### Exercise description
Transcribe all records, preserving every character.

### Records excerpted from a collection
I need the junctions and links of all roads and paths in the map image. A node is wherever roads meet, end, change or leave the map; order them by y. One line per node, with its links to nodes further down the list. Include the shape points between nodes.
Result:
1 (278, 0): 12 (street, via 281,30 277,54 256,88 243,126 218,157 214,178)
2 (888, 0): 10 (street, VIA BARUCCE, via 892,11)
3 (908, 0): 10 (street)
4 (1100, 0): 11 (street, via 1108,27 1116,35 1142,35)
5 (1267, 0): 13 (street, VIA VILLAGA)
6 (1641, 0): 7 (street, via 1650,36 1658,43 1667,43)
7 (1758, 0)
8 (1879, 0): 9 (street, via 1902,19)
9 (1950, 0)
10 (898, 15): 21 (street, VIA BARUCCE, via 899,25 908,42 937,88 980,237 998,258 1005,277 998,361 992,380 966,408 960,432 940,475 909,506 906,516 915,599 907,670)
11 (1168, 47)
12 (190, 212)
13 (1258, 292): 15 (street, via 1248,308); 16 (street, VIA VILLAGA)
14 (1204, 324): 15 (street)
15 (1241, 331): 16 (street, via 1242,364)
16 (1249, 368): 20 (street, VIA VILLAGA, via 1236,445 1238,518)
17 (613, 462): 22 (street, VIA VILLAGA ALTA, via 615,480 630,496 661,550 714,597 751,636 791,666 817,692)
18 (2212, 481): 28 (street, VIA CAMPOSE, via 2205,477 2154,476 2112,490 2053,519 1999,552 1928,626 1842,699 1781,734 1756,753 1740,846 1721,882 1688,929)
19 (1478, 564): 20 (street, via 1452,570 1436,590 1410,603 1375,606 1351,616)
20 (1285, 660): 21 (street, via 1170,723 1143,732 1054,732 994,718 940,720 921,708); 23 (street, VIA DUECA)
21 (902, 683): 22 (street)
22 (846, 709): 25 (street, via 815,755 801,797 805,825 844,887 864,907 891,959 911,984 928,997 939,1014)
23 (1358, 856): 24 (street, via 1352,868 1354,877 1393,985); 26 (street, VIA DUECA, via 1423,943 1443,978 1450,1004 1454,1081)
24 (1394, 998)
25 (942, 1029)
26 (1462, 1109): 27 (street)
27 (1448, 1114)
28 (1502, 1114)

### The completed task
I need the junctions and links of all roads and paths in the map image. A node is wherever roads meet, end, change or leave the map; order them by y. One line per node, with its links to nodes further down the list. Include the shape points between nodes.
Result:
1 (278, 0): 12 (street, via 281,30 277,54 256,88 243,126 218,157 214,178)
2 (888, 0): 10 (street, VIA BARUCCE, via 892,11)
3 (908, 0): 10 (street)
4 (1100, 0): 11 (street, via 1108,27 1116,35 1142,35)
5 (1267, 0): 13 (street, VIA VILLAGA)
6 (1641, 0): 7 (street, via 1650,36 1658,43 1667,43)
7 (1758, 0)
8 (1879, 0): 9 (street, via 1902,19)
9 (1950, 0)
10 (898, 15): 21 (street, VIA BARUCCE, via 899,25 908,42 937,88 980,237 998,258 1005,277 998,361 992,380 966,408 960,432 940,475 909,506 906,516 915,599 907,670)
11 (1168, 47)
12 (190, 212)
13 (1258, 292): 15 (street, via 1248,308); 16 (street, VIA VILLAGA)
14 (1204, 324): 15 (street)
15 (1241, 331): 16 (street, via 1242,364)
16 (1249, 368): 20 (street, VIA VILLAGA, via 1236,445 1238,518)
17 (613, 462): 22 (street, VIA VILLAGA ALTA, via 615,480 630,496 661,550 714,597 751,636 791,666 817,692)
18 (2212, 481): 28 (street, VIA CAMPOSE, via 2205,477 2154,476 2112,490 2053,519 1999,552 1928,626 1842,699 1781,734 1756,753 1740,846 1721,882 1688,929)
19 (1478, 564): 20 (street, via 1452,570 1436,590 1410,603 1375,606 1351,616)
20 (1285, 660): 21 (street, via 1170,723 1143,732 1054,732 994,718 940,720 921,708); 23 (street, VIA DUECA)
21 (902, 683): 22 (street)
22 (846, 709): 25 (street, via 815,755 801,797 805,825 844,887 864,907 891,959 911,984 928,997 939,1014)
23 (1358, 856): 24 (street, via 1352,868 1354,877 1393,985); 26 (street, VIA DUECA, via 1423,943 1443,978 1450,1004 1454,1081)
24 (1394, 998)
25 (942, 1029)
26 (1462, 1109): 27 (street)
27 (1448, 1114)
28 (1502, 1114)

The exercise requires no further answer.